Overview
This lesson should tie together practical evidence, graphs, and the model of elastic behaviour.
What You Need to Know
- Start with the idea that forces can stretch, compress, or deform an object, then narrow the focus
to elastic behaviour in springs.
- Use a spring-loading practical or clear data set to build a load-extension graph from measured
results.
- Keep the straight-line region central so you can see when extension is proportional to force.
- Use the spring constant definition with
F = kx in simple calculations.
- Identify the limit of proportionality as the point where the graph stops being a straight line
through the origin.
How to Work Through It
- Start with a short retrieval prompt on force and extension from everyday examples such as springs
or elastic bands.
- Demonstrate or analyse the spring experiment and build the load-extension graph together.

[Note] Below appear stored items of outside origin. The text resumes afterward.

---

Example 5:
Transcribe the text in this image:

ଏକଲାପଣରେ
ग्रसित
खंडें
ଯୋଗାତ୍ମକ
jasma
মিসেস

- Use the graph to identify proportional behaviour, the spring constant, and the limit of
proportionality.
- Finish with short calculation and graph-interpretation questions.
Check Your Understanding
- Check whether you can decide whether a section of graph shows proportional behaviour and explain why.
- Try one hinge question where you identify the spring constant from a graph or a data table.
- Try one graph and check whether you can mark the limit of proportionality.
Common Mistakes
- Assuming any stretched spring still obeys Hooke’s law. Keep the straight-line region
and the limit of proportionality distinct.
- Some confuse extension with total length. Keep both measurements visible in the worked method.
- Unit conversion can weaken spring-constant calculations, especially when extension is given in
centimetres instead of metres.
Next Steps
- Use the past-paper question to reinforce graph reading and spring-constant calculations.
- Carry forward the idea of resultant force and change in motion into Newton’s laws.